Motion correction, Compression, Inspection

In this section, we focus on the steps to preprocess data in the maskNMF app. See the below image for how this part of the app looks at the beginning. It is assumed that you are launching the app from the docker container (as detailed in the “Installation” section).

The first step is to select the file to analyze. If you are launching this app through the official docker container, that means that in Step 3 of the Installation Guide, you specified the dataname already. The app automatically makes this file visible in the “mounted_data” folder of the Docker Filesystem. You can use the file selection bar (under “Step 1”) to browse through the app filesystem and select it.

Motion stabilized imaging data is critical for all subsequent data analysis in this pipeline - results will not be accurate if there is drift or motion in the image series. There are three ways to run motion correction (detailed below). After this, the next step is to run PMD data compression of the registered data. PMD Compression is an essential preprocessing step in our pipeline, allowing for faster data analysis and conservative noise reduction. For PMD, there are two parameters to select: a block height and a block width. At a high level, the PMD algorithms partitions the imaging FOV into overlapping blocks, runs a variant of truncated singular value decomposition on each block of the data, and then collates the results. As a general rule of thumb, the block dimensions should be at least (20, 20) and at most (50, 50). Each block should be large enough to cover a single neural signal (for example, a soma). Note that the default values in the picture above are (20, 20).
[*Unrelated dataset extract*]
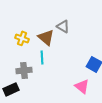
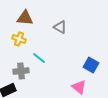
brown triangle: (46, 37) -> (25, 18), moved, turned -36
cyan line: (42, 57) -> (39, 58), turned -48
Before running compression, however, you need to specify whether to run motion correction and whether to save out the motion corrected movie. There are three approaches to doing this:

Approach 1: You do not run motion correction and directly compress the PMD video. You can consider taking this approach if, for example, the data has already been registered or if there is minimal motion due to experimental settings. Taking this approach will allow you to do a direct comparison between the raw data and the compressed outputs.

Approach 2: You run motion correction, save results, then run PMD Compression Here you register the data and guarantee that the results are explicitly saved out as another tiff file. Doing so will allow you to visualize motion corrected traces of the data and compare them to the traces of the data after the PMD compression step.

Approach 3: You run motion correction + PMD Compression on the fly without saving intermediate data. This approach essenially performs end-to-end motion correction + compression on the GPU. It is a hyper-efficient way to compress data. You will not be able to compare motion traces here with the PMD outputs here, but this approach should be used for time-constrained instances involving big data (for e.g. online adaptive experimentation).

Here is how the results will look after you have run all of these steps:

The app provides functionality for convenient viewing: you can zoom in and out of any of the images, you can use the scroll bar to scroll through frames of the individual movie (more on this below), and you can do the same kinds of things for the temporal traces. Note in the “Registered and Compresed PMD Frame” panel, there is a black drawing over the prominent cell. The Dash app allows for manual ROI selection; upon drawing an ROI, the ROI averaged PMD and/or raw traces will be generated. This can be useful for quickly examining the quality of a dataset before doing further analysis. You can also do this at the single-pixel level; by selecting the “zoom” feature (see below) and clicking a pixel, the app will automatically show you the PMD and (if applicable) raw traces of the data. In general, by hovering your cursor over all the figures, you can see the different ways in which you can interact with the figure (zooming in/out, annotations, and more). See the below image for an illustration:

Dash apps generally aren’t efficient for video rendering, and that isn’t the purpose of this app. This app is for fast and efficient preprocessing and inspection of extracted sources. We know, however, that inspection of final processed images/movies is a critical component of data inspection, so we have created an export feature and a napari plugin to view these compressed movies locally on your personal computer very efficiently. We also provide a minimal set of python scripts to convert the compressed image series into a traditional format, like tiff, for inspection in any standard tool. We note, however, that this last step will generate a large movie, of comparable size to the original raw data.